I’m trying to regex my way through a very long document in order to convert manually created headings (plain-text numbering, direct formatting instead of styles) to proper headings.
The direct formatting is a mess – different fonts and sizes all over the place – but the one thing all the headings have in common is that they’re in bold. The format is:
1(.) Heading 1
1.1 Heading 2
1.1.1 Heading 3
(Occasionally the dot will be missing from Heading 1, but it’s mostly there.)
There are perhaps something like 700 headings in total, which is an awful lot to go through manually.
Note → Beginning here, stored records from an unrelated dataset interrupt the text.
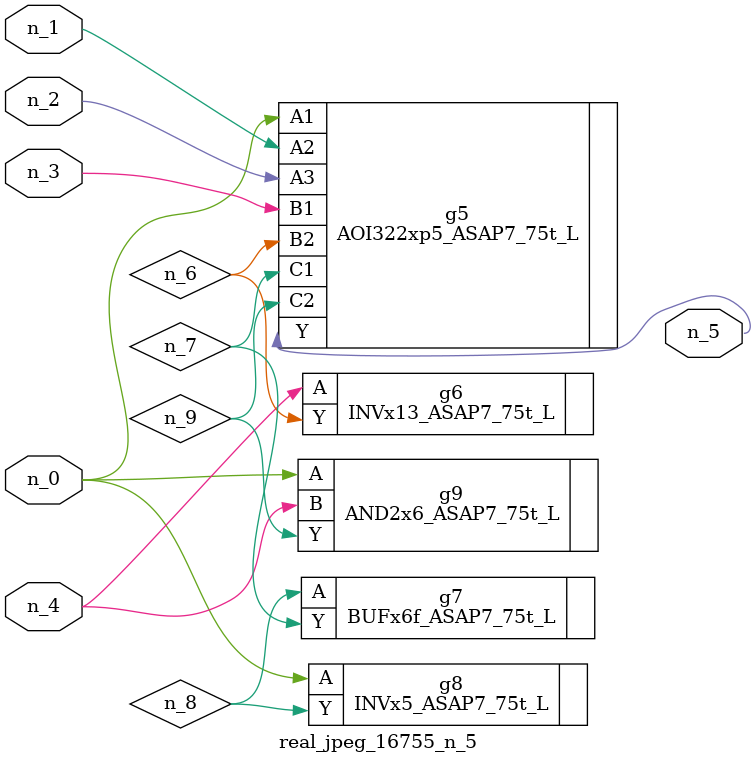
<source format=v>
module real_jpeg_16755_n_5 (n_4, n_0, n_1, n_2, n_3, n_5);

input n_4;
input n_0;
input n_1;
input n_2;
input n_3;

output n_5;

wire n_8;
wire n_6;
wire n_7;
wire n_9;

AOI322xp5_ASAP7_75t_L g5 ( 
.A1(n_0),
.A2(n_1),
.A3(n_2),
.B1(n_3),
.B2(n_6),
.C1(n_7),
.C2(n_9),
.Y(n_5)
);

INVx5_ASAP7_75t_L g8 ( 
.A(n_0),
.Y(n_8)
);

AND2x6_ASAP7_75t_L g9 ( 
.A(n_0),
.B(n_4),
.Y(n_9)
);

INVx13_ASAP7_75t_L g6 ( 
.A(n_4),
.Y(n_6)
);

BUFx6f_ASAP7_75t_L g7 ( 
.A(n_8),
.Y(n_7)
);


endmodule
</source>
So I figured the easiest way to go through them would be regex: find all occurrences of start-of-paragraph + number(s) + dot(s) + space + text + end-of-paragraph, limit to occurrences where the whole thing is bold.
As far as I can think, this regex ought to do that for Heading 1:
^\d\.? +(.+)$
But the end-of-paragraph marker $ seems to be ignored here – it matches a whole bunch of non-heading paragraphs that happen to start with number + dot + bold text, but then continues with non-bold text, like so:
3. This is part of a list and not a heading, and only the first part is bold.
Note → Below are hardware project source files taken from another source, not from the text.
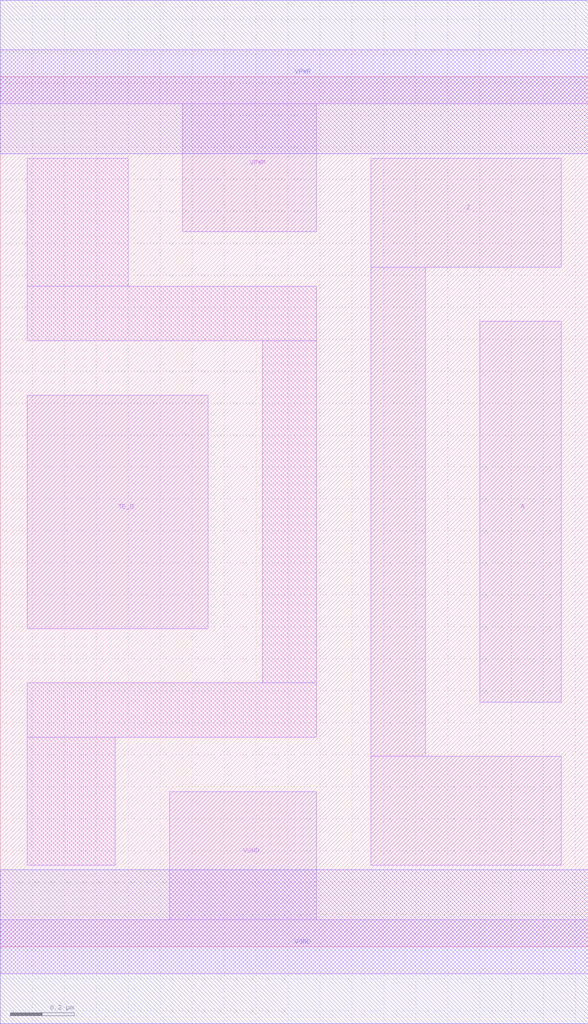
<source format=lef>
# Copyright 2020 The SkyWater PDK Authors
#
# Licensed under the Apache License, Version 2.0 (the "License");
# you may not use this file except in compliance with the License.
# You may obtain a copy of the License at
#
#     https://www.apache.org/licenses/LICENSE-2.0
#
# Unless required by applicable law or agreed to in writing, software
# distributed under the License is distributed on an "AS IS" BASIS,
# WITHOUT WARRANTIES OR CONDITIONS OF ANY KIND, either express or implied.
# See the License for the specific language governing permissions and
# limitations under the License.
#
# SPDX-License-Identifier: Apache-2.0

VERSION 5.5 ;
NAMESCASESENSITIVE ON ;
BUSBITCHARS "[]" ;
DIVIDERCHAR "/" ;
MACRO sky130_fd_sc_hd__einvn_0
  CLASS CORE ;
  SOURCE USER ;
  ORIGIN  0.000000  0.000000 ;
  SIZE  1.840000 BY  2.720000 ;
  SYMMETRY X Y R90 ;
  SITE unithd ;
  PIN A
    ANTENNAGATEAREA  0.159000 ;
    DIRECTION INPUT ;
    USE SIGNAL ;
    PORT
      LAYER li1 ;
        RECT 1.500000 0.765000 1.755000 1.955000 ;
    END
  END A
  PIN TE_B
    ANTENNAGATEAREA  0.222000 ;
    DIRECTION INPUT ;
    USE SIGNAL ;
    PORT
      LAYER li1 ;
        RECT 0.085000 0.995000 0.650000 1.725000 ;
    END
  END TE_B
  PIN Z
    ANTENNADIFFAREA  0.275600 ;
    DIRECTION OUTPUT ;
    USE SIGNAL ;
    PORT
      LAYER li1 ;
        RECT 1.160000 0.255000 1.755000 0.595000 ;
        RECT 1.160000 0.595000 1.330000 2.125000 ;
        RECT 1.160000 2.125000 1.755000 2.465000 ;
    END
  END Z
  PIN VGND
    DIRECTION INOUT ;
    SHAPE ABUTMENT ;
    USE GROUND ;
    PORT
      LAYER li1 ;
        RECT 0.000000 -0.085000 1.840000 0.085000 ;
        RECT 0.530000  0.085000 0.990000 0.485000 ;
    END
    PORT
      LAYER met1 ;
        RECT 0.000000 -0.240000 1.840000 0.240000 ;
    END
  END VGND
  PIN VPWR
    DIRECTION INOUT ;
    SHAPE ABUTMENT ;
    USE POWER ;
    PORT
      LAYER li1 ;
        RECT 0.000000 2.635000 1.840000 2.805000 ;
        RECT 0.570000 2.235000 0.990000 2.635000 ;
    END
    PORT
      LAYER met1 ;
        RECT 0.000000 2.480000 1.840000 2.960000 ;
    END
  END VPWR
  OBS
    LAYER li1 ;
      RECT 0.085000 0.255000 0.360000 0.655000 ;
      RECT 0.085000 0.655000 0.990000 0.825000 ;
      RECT 0.085000 1.895000 0.990000 2.065000 ;
      RECT 0.085000 2.065000 0.400000 2.465000 ;
      RECT 0.820000 0.825000 0.990000 1.895000 ;
  END
END sky130_fd_sc_hd__einvn_0
END LIBRARY

</source>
I would have expected my regex not to match that at all, since the group (.+)
with bold formatting does not appear right before the end of the paragraph.
What gives? How can I make LibreOffice’s regex engine match only cases where the formatting applies to the entire paragraph, up until the end-of-paragraph marker?
Also, when I replace the text with $1
, which I would think ought to be the first matched group, (.+)
, i.e., any text that comes after number + dot + space, what it does rather puzzles me: it leaves the entire paragraph intact, i.e., doesn’t change anything in the text itself, but resets all formatting completely, removing direct formatting and applying Default Style instead of whatever style was applied before. Huh?